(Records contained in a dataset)
------------
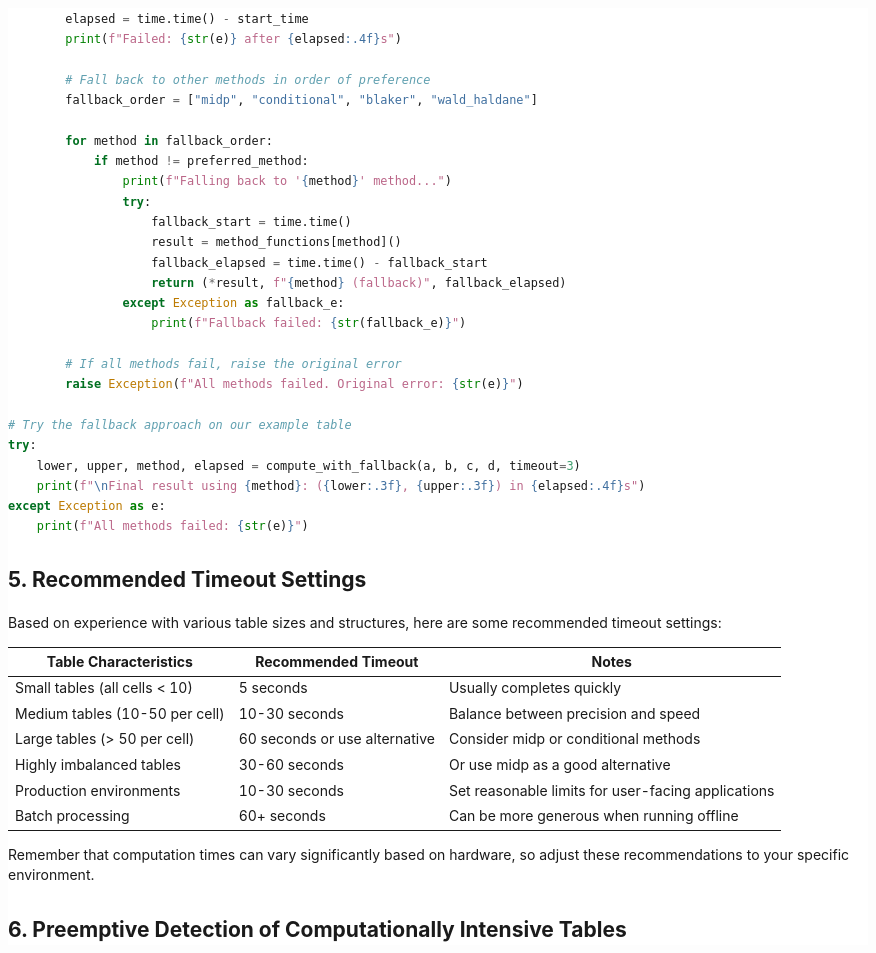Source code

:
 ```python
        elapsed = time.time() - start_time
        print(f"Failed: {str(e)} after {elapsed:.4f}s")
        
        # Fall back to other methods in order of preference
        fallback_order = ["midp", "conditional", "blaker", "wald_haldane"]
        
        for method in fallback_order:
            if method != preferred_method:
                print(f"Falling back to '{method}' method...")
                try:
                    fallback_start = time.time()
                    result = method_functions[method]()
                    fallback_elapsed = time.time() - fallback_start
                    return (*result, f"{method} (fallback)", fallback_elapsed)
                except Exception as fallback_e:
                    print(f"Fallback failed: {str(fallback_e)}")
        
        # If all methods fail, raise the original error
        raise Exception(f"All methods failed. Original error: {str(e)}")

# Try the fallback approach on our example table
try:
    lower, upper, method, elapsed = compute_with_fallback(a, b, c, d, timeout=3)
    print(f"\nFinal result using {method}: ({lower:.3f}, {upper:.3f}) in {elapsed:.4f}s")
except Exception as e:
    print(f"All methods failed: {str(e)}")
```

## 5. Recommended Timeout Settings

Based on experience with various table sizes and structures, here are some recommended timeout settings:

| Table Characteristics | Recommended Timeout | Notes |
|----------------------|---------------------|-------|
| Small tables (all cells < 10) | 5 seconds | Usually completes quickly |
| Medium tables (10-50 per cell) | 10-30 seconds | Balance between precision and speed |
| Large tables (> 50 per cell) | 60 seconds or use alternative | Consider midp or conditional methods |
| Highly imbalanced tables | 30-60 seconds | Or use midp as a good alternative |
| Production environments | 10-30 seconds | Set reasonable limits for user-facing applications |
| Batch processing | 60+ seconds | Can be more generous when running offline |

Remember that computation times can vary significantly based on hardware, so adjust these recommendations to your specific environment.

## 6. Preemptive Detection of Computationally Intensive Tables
------------
• **PROBLEM DESCRIPTION**:
Lines from the one holding "running offline |" to the last line of the records: return these exactly, and only these.

• **ANSWER TO THIS TASK**:
| Batch processing | 60+ seconds | Can be more generous when running offline |

Remember that computation times can vary significantly based on hardware, so adjust these recommendations to your specific environment.

## 6. Preemptive Detection of Computationally Intensive Tables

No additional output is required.